Philosopher and trenchant social critic Aldous Huxley is best known for his ground breaking novel Brave New World. He is far less known for the extent to which he was influenced by the teachings of the Buddha, although the influence can be found throughout his work. “Desirelessness is the condition of deliverance and illumination,” wrote Huxley in 1946. “The condition of an expanding and technologically progressive system of mass production is universal craving.”
Yet as religion professor Dana Sawyer points out (here), if Huxley was in many ways a Buddhist in spirit, he was not “only a Buddhist”; with the formulation of his Perennial Philosophy, Huxley pointed to primordial truths underlying all religious systems. Far from having a monopoly on truth, Buddhism, he felt, was simply one of many paths to it.
Following Huxley’s reasoning, then, doesn’t it make sense for one to venture outside one’s own tradition if meaning is to be found there? Perhaps the question is moot, since so many Westerners cherry-pick their way through traditions anyway. And, as a Therevadan monk commented to me not long ago, “Rumi is everybody’s favorite Buddhist poet nowadays.” Yet, for all the mixing and matching, most of us, unlike Aldous Huxley, do not have the spiritual aptitude to formulate philosophies richer and more meaningful than the ones we inherit. However, as the world becomes smaller, we can expect religious eclecticism, whatever its merits or pitfalls, to become ever more common.
Tricycle has often explored the implications of spiritual experimentation for Buddhism in the West. But in this issue, we turn things around a bit: What effect will Buddhism have on the Western traditions? In this issue, Stephen Batchelor interviews Don Cupitt, an Anglican priest whose forays into Buddhism have led him to what approaches a Christianity without God. Not widely known in this country and considered a heretic by some in his church, Cupitt is lecturer in the philosophy of religion at the University of Cambridge. His views—with their emphasis on practice and navigating everyday reality—often sound more like those of a contemporary Western Buddhist than what we might expect of a Christian cleric. “The only religious convictions that are of any value to you,” he says, “are the ones you have formulated yourself and worked out and tested in your own life and in debate with other people.” In the most positive sense, Cupitt enriches his spiritual practice by placing it in a fluid historical context. It is a practice that is ever changing and adapting to conditions as they arise, helping people in “their search for values and practices that really do help them survive when life gets tough.”
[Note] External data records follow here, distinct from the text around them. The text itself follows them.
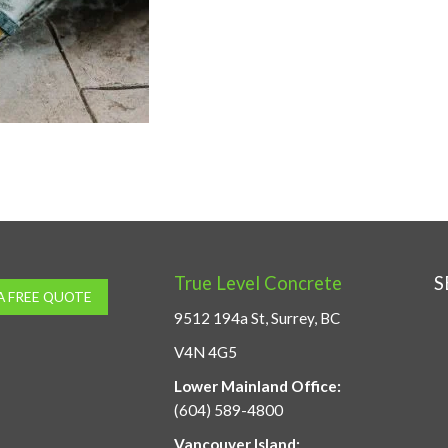
True Level Concrete
S
A FREE QUOTE
9512 194a St, Surrey, BC
V4N 4G5
Lower Mainland Office:
(604) 589-4800
Vancouver Island: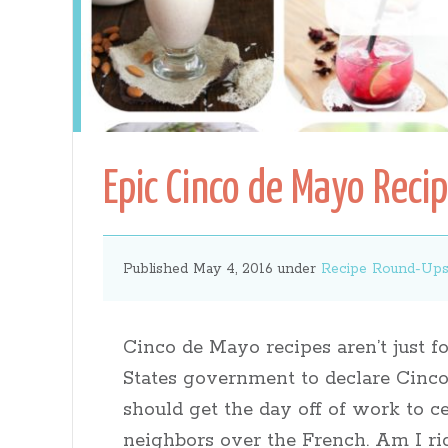
Gates
Epic Cinco de Mayo Reci
Published May 4, 2016 under
Recipe Round-Up
Cinco de Mayo recipes aren’t just fo
States government to declare Cinco
should get the day off of work to c
neighbors over the French. Am I ri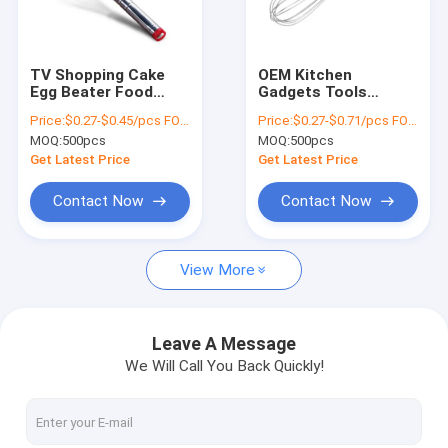
Factory Tour
Quality Control
TV Shopping Cake
OEM Kitchen
Egg Beater Food
Gadgets Tools
Contact Us
Hand Mixer Stainless
Stainless Steel Egg
Price:
$0.27-$0.45/pcs FOB price
Price:
$0.27-$0.71/pcs FOB price
Steel Whisk Manual
Whisk Natural Color
MOQ:
500pcs
MOQ:
500pcs
Hand Stirrer
Request A Quote
Get Latest Price
Get Latest Price
Contact Now
Contact Now
Stainless Steel Cookware Sets
View More
Kitchen Cookware Sets
Non Stick Cookware Set
Leave A Message
We Will Call You Back Quickly!
Stainless Steel Whistling Kettle
Stainless Steel Tea Kettle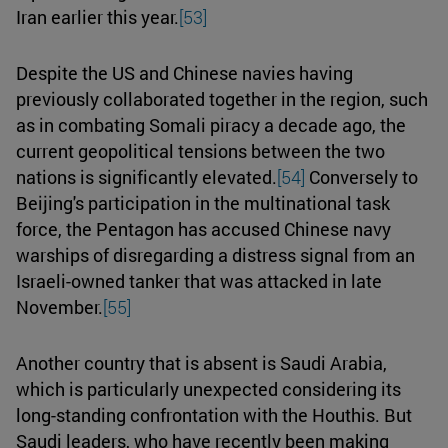
Iran earlier this year.
[53]
Despite the US and Chinese navies having
previously collaborated together in the region, such
as in combating Somali piracy a decade ago, the
current geopolitical tensions between the two
nations is significantly elevated.
[54]
Conversely to
Beijing's participation in the multinational task
force, the Pentagon has accused Chinese navy
warships of disregarding a distress signal from an
Israeli-owned tanker that was attacked in late
November.
[55]
Another country that is absent is Saudi Arabia,
which is particularly unexpected considering its
long-standing confrontation with the Houthis. But
Saudi leaders, who have recently been making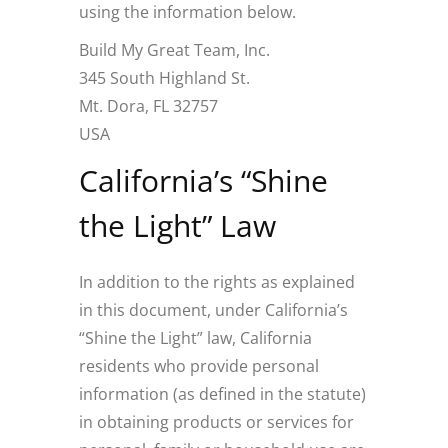
using the information below.
Build My Great Team, Inc.
345 South Highland St.
Mt. Dora, FL 32757
USA
California’s “Shine
the Light” Law
In addition to the rights as explained
in this document, under California’s
“Shine the Light” law, California
residents who provide personal
information (as defined in the statute)
in obtaining products or services for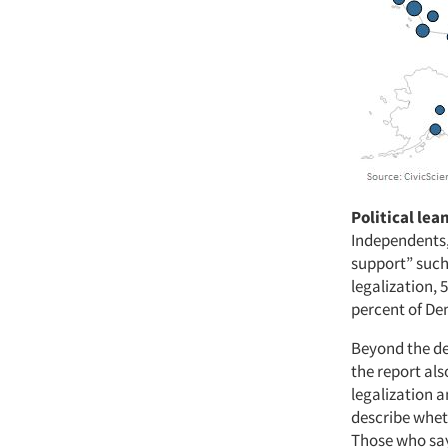
Political lea
Independents,
support” such
legalization, 
percent of De
Beyond the de
the report al
legalization 
describe wheth
Those who say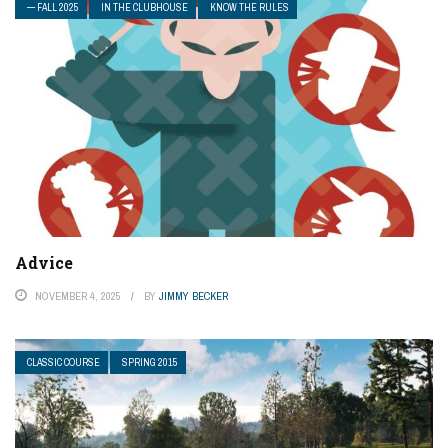
— FALL 2025
IN THE CLUBHOUSE
KNOW THE RULES
Advice
NOVEMBER 4, 2025
BY
JIMMY BECKER
CLASSIC COURSE
SPRING 2015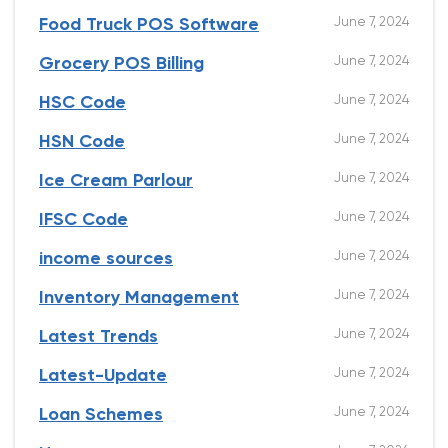
June 7, 2024
Food Truck POS Software
June 7, 2024
Grocery POS Billing
June 7, 2024
HSC Code
June 7, 2024
HSN Code
June 7, 2024
Ice Cream Parlour
June 7, 2024
IFSC Code
June 7, 2024
income sources
June 7, 2024
Inventory Management
June 7, 2024
Latest Trends
June 7, 2024
Latest-Update
June 7, 2024
Loan Schemes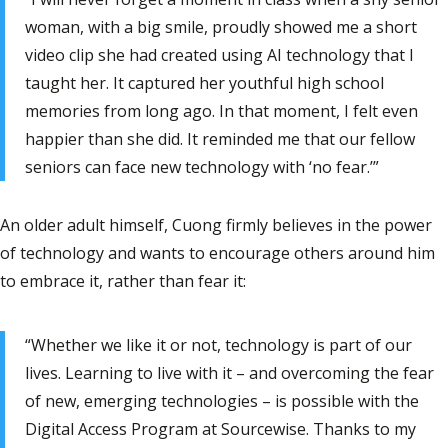
woman, with a big smile, proudly showed me a short
video clip she had created using AI technology that I
taught her. It captured her youthful high school
memories from long ago. In that moment, I felt even
happier than she did. It reminded me that our fellow
seniors can face new technology with ‘no fear.’”
An older adult himself, Cuong firmly believes in the power
of technology and wants to encourage others around him
to embrace it, rather than fear it:
“Whether we like it or not, technology is part of our
lives. Learning to live with it – and overcoming the fear
of new, emerging technologies – is possible with the
Digital Access Program at Sourcewise. Thanks to my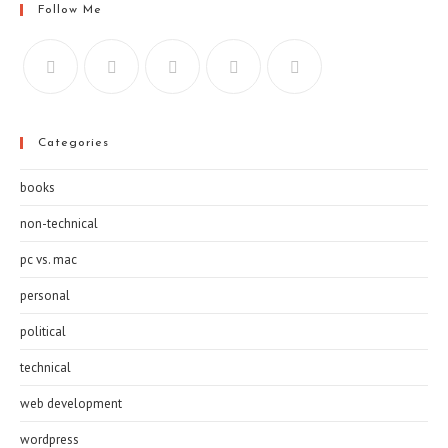
Follow Me
Categories
books
non-technical
pc vs. mac
personal
political
technical
web development
wordpress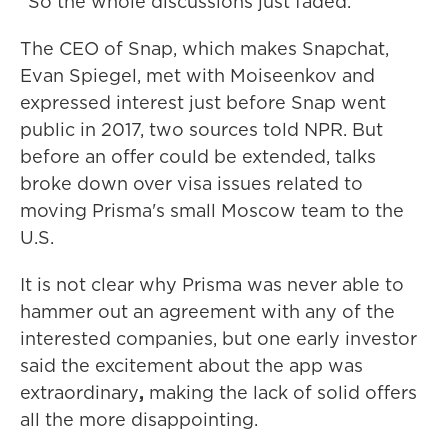
"So the whole discussions just faded."
The CEO of Snap, which makes Snapchat,
Evan Spiegel,
met with Moiseenkov and
expressed interest just before Snap went
public in 2017, two sources told NPR. But
before an offer could be extended, talks
broke down over visa issues related to
moving Prisma's small Moscow team to the
U.S.
It is not clear why Prisma was never able to
hammer out an agreement with any of the
interested companies, but one early investor
said the excitement about the app was
extraordinary
,
making
the lack of solid offers
all the more disappointing.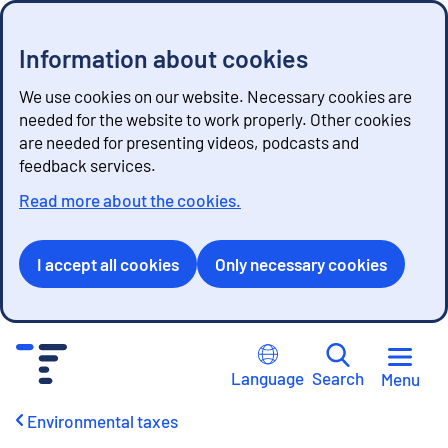
Information about cookies
We use cookies on our website. Necessary cookies are
needed for the website to work properly. Other cookies
are needed for presenting videos, podcasts and
feedback services.
Read more about the cookies.
I accept all cookies
Only necessary cookies
G
o
Language
Search
Menu
t
o
Environmental taxes
c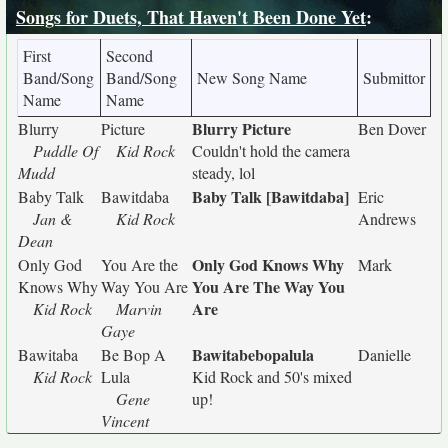
Songs for Duets, That Haven't Been Done Yet
:
First
Second
Band/Song
Band/Song
New Song Name
Submittor
Name
Name
Blurry Picture
Blurry
Picture
Ben Dover
Puddle Of
Kid Rock
Couldn't hold the camera
Mudd
steady, lol
Baby Talk [Bawitdaba]
Baby Talk
Bawitdaba
Eric
Jan &
Kid Rock
Andrews
Dean
Only God Knows Why
Only God
You Are the
Mark
You Are The Way You
Knows Why
Way You Are
Are
Kid Rock
Marvin
Gaye
Bawitabebopalula
Bawitaba
Be Bop A
Danielle
Kid Rock
Lula
Kid Rock and 50's mixed
Gene
up!
Vincent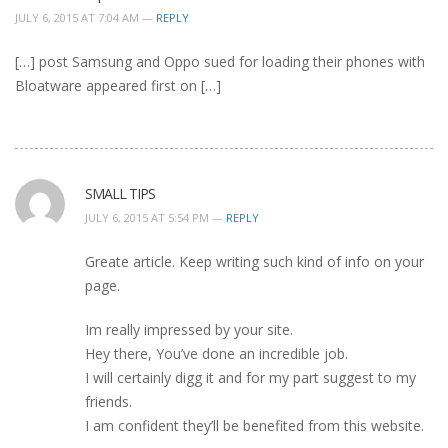
JULY 6, 2015 AT 7:04 AM —
REPLY
[…] post Samsung and Oppo sued for loading their phones with
Bloatware appeared first on […]
SMALL TIPS
JULY 6, 2015 AT 5:54 PM —
REPLY
Greate article. Keep writing such kind of info on your
page.
Im really impressed by your site.
Hey there, You’ve done an incredible job.
I will certainly digg it and for my part suggest to my
friends.
I am confident they’ll be benefited from this website.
“Do we really want freedom?” Larry Rosenberg wonders in his dharma talk (here). “Can we handle the responsibility?” Many practitioners would simply put themselves at the disposal of any teacher who provides uncompromising certainty. Skepticism, however, as it is laid out in the Buddha’s cautionary teachings to the Kalama clan, urges us to “test the teachings in the laboratory of our actions,” as Rosenberg puts it. But, like Cupitt, Rosenberg does not come empty-handed to the investigation; years of dharma practice have left him well grounded in the tradition. “The Buddha,” says Rosenberg, “is not saying that ancient teachings are irrelevant, or that you have to reinvent the wheel every time you think. After all, how else are you going to find out what’s criticized and praised by the wise?” According to Rosenberg, the “responsibility” that the Kalama Sutta points to is the perseverance to find one’s own way, using the teachings as a guide—not dismissing them in favor of comfort when they are most challenging, but testing them and “stretching” oneself and feeling “the ouch of it.”
Gehlek Rimpoche, one of the last Tibetan gurus to be fully educated in his homeland and who now disseminates Vajrayana teachings in exile, understands more than most the resiliency of tradition. In an interview with contributing editor Mark Magill in a special section on Facing Loss, Gehlek Rimpoche speaks of a lost culture reasserting itself among new peoples abroad. Whatever changes take place as the dharma encounters new paradigms, he remains optimistic. “Much of our heritage was lost,” he says. “Buddhism itself has been forced from country to country over the centuries, and yet it has popped back up each time, maybe better than before.” Brave words for a brave new world.